Let us say we have $n$ independent draws $X_1, \ldots, X_n$ from some distribution $p_\theta$ parameterized by $\theta$. How might we estimate $\theta$?

**Maximum Likelihood Estimation** (A natural heuristic): Choose the $\theta$ that makes the data most likely! That is, it should maximize the density (PDF) of the samples

(Warning: this is a very popular but *controversial* approach to parameter estimation. Just as a Bayesian what they think about the MLE! We won't get into this debate here)

$$
\theta_{\text{MLE}} = \arg\max_\theta p_\theta(X_1, \ldots, X_n) = \arg\max_\theta \prod_{i=1}^n p_\theta(X_i)
$$
It's often easier to take the $\log$ of the product, since it doesn't change the argmax!
$$\theta_{\text{MLE}} = \arg\max_\theta \sum_{i=1}^n \log p_\theta(X_i)$$

### Problem: MLE of the exponential distribution

Assume $X_1, \ldots, X_n > 0$ are sampled from an exponential distribution $p_\lambda(x) = \lambda \exp(\lambda x)$ with. What is the MLE for the $\lambda$?

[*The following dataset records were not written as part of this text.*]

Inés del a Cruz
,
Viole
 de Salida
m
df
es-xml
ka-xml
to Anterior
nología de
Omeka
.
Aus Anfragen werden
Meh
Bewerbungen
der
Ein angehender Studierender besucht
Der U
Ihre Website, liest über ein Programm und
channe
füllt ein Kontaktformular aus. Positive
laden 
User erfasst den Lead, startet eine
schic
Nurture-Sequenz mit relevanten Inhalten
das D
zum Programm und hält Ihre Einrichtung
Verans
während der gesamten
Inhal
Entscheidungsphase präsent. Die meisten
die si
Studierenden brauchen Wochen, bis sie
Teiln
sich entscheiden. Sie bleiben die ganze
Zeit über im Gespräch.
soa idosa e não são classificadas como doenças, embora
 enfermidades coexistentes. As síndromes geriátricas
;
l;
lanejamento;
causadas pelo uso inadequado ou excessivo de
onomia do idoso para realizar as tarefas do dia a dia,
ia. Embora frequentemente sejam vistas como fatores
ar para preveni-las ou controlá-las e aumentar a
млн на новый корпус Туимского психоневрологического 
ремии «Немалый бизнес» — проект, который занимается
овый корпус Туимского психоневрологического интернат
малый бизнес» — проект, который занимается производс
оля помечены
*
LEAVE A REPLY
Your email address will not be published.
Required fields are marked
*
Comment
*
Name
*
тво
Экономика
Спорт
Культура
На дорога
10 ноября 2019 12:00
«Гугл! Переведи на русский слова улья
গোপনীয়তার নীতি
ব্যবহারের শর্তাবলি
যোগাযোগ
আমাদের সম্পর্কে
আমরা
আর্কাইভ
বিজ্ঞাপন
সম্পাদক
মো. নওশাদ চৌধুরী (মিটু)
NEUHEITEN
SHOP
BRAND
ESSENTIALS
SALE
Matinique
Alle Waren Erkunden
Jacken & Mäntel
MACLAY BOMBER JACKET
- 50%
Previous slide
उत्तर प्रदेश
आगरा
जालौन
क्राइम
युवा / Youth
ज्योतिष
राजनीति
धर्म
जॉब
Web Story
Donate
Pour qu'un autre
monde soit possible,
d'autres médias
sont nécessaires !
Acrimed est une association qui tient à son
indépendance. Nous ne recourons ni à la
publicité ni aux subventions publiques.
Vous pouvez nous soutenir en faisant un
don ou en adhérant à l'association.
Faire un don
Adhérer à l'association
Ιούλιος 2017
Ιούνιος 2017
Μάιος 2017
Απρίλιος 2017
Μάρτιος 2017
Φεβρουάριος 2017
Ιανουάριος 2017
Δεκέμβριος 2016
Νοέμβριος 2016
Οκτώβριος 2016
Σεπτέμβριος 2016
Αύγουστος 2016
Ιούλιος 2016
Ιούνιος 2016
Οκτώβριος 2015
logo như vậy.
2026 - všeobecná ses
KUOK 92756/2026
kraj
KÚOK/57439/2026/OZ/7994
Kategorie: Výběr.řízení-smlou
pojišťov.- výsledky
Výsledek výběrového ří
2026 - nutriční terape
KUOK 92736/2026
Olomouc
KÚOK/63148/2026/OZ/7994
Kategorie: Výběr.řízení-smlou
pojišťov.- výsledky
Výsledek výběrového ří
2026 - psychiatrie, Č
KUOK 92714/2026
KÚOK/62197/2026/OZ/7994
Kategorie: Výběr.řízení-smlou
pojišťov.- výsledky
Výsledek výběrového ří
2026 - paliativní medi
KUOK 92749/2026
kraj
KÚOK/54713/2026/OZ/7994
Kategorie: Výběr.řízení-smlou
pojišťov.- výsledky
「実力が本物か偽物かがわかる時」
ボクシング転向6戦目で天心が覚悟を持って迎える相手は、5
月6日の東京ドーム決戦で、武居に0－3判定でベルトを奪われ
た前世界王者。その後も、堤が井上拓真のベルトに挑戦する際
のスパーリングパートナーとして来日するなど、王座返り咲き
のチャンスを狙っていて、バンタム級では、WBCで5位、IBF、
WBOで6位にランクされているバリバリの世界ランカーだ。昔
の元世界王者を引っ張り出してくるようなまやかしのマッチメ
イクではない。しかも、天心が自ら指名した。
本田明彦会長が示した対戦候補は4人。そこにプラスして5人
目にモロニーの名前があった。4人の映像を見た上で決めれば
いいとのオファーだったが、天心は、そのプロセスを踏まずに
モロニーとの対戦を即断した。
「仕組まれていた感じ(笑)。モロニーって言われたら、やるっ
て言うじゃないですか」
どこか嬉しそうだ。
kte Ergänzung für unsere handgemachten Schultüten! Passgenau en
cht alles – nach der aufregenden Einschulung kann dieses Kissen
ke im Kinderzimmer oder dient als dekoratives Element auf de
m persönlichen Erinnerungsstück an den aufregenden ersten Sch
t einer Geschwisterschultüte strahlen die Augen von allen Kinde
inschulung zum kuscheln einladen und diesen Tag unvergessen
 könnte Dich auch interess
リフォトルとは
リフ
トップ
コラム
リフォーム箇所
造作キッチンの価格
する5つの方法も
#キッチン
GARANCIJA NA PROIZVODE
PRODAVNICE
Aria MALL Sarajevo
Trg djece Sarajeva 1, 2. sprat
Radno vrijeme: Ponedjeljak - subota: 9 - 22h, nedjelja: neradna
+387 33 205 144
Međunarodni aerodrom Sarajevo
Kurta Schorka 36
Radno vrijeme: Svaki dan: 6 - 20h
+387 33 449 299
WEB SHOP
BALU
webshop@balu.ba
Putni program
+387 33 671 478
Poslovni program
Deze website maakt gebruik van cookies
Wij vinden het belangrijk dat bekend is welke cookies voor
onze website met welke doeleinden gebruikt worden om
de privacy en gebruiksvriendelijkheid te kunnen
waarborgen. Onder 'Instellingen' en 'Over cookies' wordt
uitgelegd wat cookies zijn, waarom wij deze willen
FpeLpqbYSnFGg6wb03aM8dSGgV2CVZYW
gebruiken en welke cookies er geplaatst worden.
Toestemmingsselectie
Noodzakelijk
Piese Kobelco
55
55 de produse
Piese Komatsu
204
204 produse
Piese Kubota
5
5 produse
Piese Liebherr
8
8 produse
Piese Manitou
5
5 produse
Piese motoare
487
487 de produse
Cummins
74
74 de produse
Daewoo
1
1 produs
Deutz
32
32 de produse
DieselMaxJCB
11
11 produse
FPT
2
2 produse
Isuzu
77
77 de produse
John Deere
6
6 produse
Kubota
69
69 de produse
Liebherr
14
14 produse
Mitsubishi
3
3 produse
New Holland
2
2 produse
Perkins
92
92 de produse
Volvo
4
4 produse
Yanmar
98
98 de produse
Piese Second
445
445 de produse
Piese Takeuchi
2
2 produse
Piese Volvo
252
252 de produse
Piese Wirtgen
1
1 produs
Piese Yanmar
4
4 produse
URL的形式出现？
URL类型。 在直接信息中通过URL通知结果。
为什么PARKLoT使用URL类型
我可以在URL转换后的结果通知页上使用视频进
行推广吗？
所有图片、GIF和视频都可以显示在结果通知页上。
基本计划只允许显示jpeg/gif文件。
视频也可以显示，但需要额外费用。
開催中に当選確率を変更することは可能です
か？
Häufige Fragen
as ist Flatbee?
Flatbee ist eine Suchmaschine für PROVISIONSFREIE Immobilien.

Also, what is the mean of the distribution $p_\lambda$?

### Problem: MLE of the Bernoulli distribution

Assume $X_1, \ldots, X_n$ are sampled from a Bernoulli distribution, which is supported on $\{0,1\}$: $p_\theta(x) =  \theta^x (1-\theta)^{1-x}$ with. What is the MLE for $\theta$?


### Problem: MLE of the Poisson distribution

Assume $X_1, \ldots, X_n > 0$ are nonnegative integers sampled from the Poisson distribution: $p_\lambda(k) = \frac{\lambda^k\exp(-\lambda)}{k!}$ with. Note that this is a *discrete* distribution. What is the MLE for the $\lambda$?


### Problem: MLE of the Gaussian Distribution

Assume $X_1, \ldots, X_n$ are real numbers sampled from a Gaussian distribution:
$$p_{\mu, \sigma^2}(x) := \frac{1}{\sqrt{2 \pi \sigma^2}}\exp\left(-\frac{(x-\mu)^2}{2\sigma^2}\right)$$
What are the MLE estimates of $\mu$ and $\sigma^2$? *Hint*: solve for $\mu$ first.